4.2.1. Survey Results of Five Landscape Indexes
Six different land types were selected, according to the patch area, patch number, landscape shape index, dispersion index, and aggregation of five landscape indexes on the future changes in landscape pattern of the impact of specific analysis (Table 4 and Figure 6).

Based on GeoSOS-FLU model, some land types, landscape indexes of different regions, and analysis factors matching with specific regions are selected, and a perfect index system is constructed to expand the practicality of the study.

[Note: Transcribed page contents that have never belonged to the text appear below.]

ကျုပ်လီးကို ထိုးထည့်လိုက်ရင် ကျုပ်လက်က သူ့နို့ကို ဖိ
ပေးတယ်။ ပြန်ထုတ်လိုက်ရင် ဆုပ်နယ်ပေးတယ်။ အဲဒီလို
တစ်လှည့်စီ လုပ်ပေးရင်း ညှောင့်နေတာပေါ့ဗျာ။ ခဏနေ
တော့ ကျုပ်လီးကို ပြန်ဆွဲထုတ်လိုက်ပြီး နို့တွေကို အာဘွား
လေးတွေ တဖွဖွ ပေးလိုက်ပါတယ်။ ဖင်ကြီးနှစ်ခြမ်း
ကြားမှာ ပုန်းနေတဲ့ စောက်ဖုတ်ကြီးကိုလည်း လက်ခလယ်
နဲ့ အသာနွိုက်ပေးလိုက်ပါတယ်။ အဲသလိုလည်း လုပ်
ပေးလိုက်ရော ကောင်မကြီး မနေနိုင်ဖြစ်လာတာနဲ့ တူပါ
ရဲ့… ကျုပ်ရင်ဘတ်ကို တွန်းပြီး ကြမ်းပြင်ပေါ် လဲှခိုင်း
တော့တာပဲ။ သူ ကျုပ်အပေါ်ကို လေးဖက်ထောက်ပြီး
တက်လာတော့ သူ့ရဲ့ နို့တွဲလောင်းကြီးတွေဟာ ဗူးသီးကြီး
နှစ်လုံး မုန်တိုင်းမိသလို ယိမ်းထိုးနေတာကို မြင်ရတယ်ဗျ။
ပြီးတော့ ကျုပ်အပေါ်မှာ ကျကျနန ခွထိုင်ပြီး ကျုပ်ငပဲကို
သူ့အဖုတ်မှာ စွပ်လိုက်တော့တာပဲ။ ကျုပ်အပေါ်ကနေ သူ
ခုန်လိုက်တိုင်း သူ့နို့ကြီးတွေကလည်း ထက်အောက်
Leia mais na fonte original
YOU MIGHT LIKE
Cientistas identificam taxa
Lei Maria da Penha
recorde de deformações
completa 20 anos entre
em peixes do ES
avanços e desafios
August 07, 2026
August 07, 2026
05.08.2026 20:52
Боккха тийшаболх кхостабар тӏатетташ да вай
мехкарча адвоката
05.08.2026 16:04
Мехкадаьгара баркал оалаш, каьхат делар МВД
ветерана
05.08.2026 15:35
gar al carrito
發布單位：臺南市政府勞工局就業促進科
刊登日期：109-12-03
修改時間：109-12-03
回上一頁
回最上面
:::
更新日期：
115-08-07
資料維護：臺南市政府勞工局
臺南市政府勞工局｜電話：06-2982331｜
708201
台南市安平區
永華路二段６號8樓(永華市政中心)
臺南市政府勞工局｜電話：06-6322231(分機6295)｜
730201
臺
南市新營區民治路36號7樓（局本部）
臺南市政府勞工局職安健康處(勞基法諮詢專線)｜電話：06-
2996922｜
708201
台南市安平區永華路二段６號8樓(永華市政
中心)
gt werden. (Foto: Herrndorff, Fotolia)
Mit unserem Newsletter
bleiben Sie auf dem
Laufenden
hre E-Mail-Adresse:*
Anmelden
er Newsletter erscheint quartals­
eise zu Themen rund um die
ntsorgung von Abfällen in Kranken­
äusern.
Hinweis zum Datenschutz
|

4.2.2. Index Survey Results in Different Years
In different periods, four different types of land were selected, according to the patch area, patch number, landscape shape index, dispersion index, and aggregation degree of these five landscape indexes to analyze the landscape pattern change range (Table 5 and Figure 7).

5. Conclusion
With the rapid development of economy, the natural environment in which we live has gradually lost its original balance system, and how the landscape pattern will change dynamically in the future has become a problem that we need to predict now. Mastering the future utilization rate of land has also become an answer that people are eager to get. The landscape pattern change model under deep learning proposed in this article can analyze the future change trend in landscape pattern more accurately. The research results show that:(1)By comparing GeoSOS-FLU model with Markov prediction model, the accuracy of GeoSOS-FLU model is over 60% in five comparisons and it is higher than Markov prediction model.(2)In the model comparison stage, GeoSOS-FLU deep learning method is compared with several traditional methods (KNN, MF, NCF, and DMF), and the RMSE, MAE, and MAPE of GeoSOS-FLU method are higher than the other four traditional methods.(3)Compared with the best traditional method, the accuracy and AUC of GeoSOS-FLU model are improved by 2.3%, and the accuracy, recall, and F1 of GeoSOS-FLU model are also improved significantly.(4)Through the analysis of five landscape indexes of six different land types, such as patch area, patch number, landscape shape index, dispersion index, and aggregation degree, it is concluded that the dynamic analysis of landscape pattern mainly depends on two levels, namely patch type level and landscape level.(5)In order to analyze the changing trend in landscape pattern, the cultivated land area increases year by year, the grassland and water area decrease year by year, and the woodland area tends to be balanced [18–25].
Data Availability
The experimental data used to support the findings of this study are available from the corresponding author upon request.
Conflicts of Interest
The authors declared that they have no conflicts of interest regarding this work.